*SUPPLIED INFORMATION*:

********

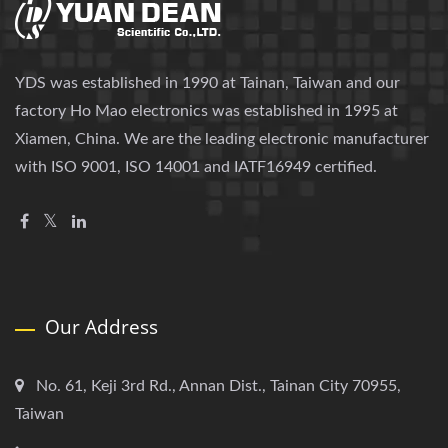
YDS was established in 1990 at Tainan, Taiwan and our
factory Ho Mao electronics was established in 1995 at
Xiamen, China. We are the leading electronic manufacturer
with ISO 9001, ISO 14001 and IATF16949 certified.
Our Address
No. 61, Keji 3rd Rd., Annan Dist., Tainan City 70955,
Taiwan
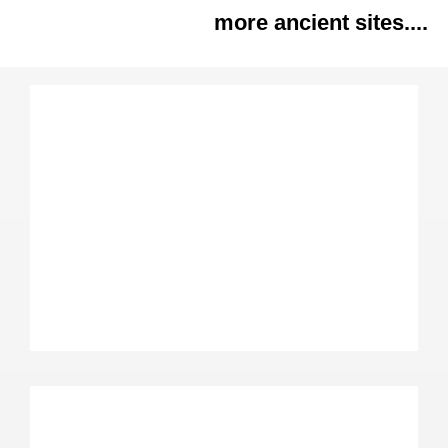
more ancient sites....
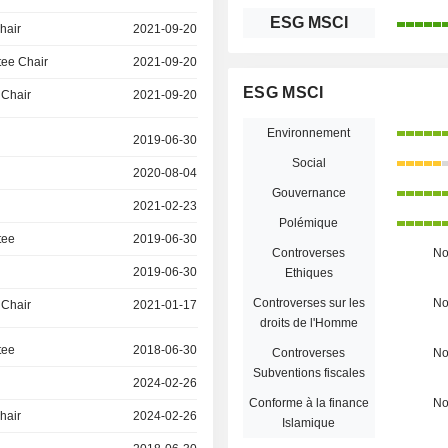
ESG MSCI
hair
2021-09-20
ee Chair
2021-09-20
ESG MSCI
 Chair
2021-09-20
Environnement
2019-06-30
Social
2020-08-04
Gouvernance
2021-02-23
Polémique
tee
2019-06-30
Controverses
N
2019-06-30
Ethiques
Controverses sur les
N
 Chair
2021-01-17
droits de l'Homme
tee
2018-06-30
Controverses
N
Subventions fiscales
2024-02-26
Conforme à la finance
N
hair
2024-02-26
Islamique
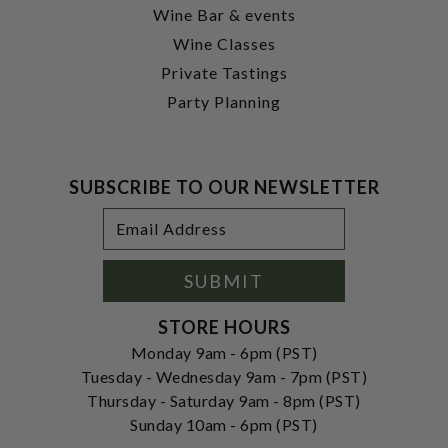
Wine Bar & events
Wine Classes
Private Tastings
Party Planning
SUBSCRIBE TO OUR NEWSLETTER
Footer
Email
Newsletter
Address
Signup
Form
SUBMIT
STORE HOURS
Monday 9am - 6pm (PST)
Tuesday - Wednesday 9am - 7pm (PST)
Thursday - Saturday 9am - 8pm (PST)
Sunday 10am - 6pm (PST)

********

*EXERCISE REQUIREMENTS*: When the word "established" appears in a line of the listing, copy that line.

*TASK OUTPUT*:
YDS was established in 1990 at Tainan, Taiwan and our
factory Ho Mao electronics was established in 1995 at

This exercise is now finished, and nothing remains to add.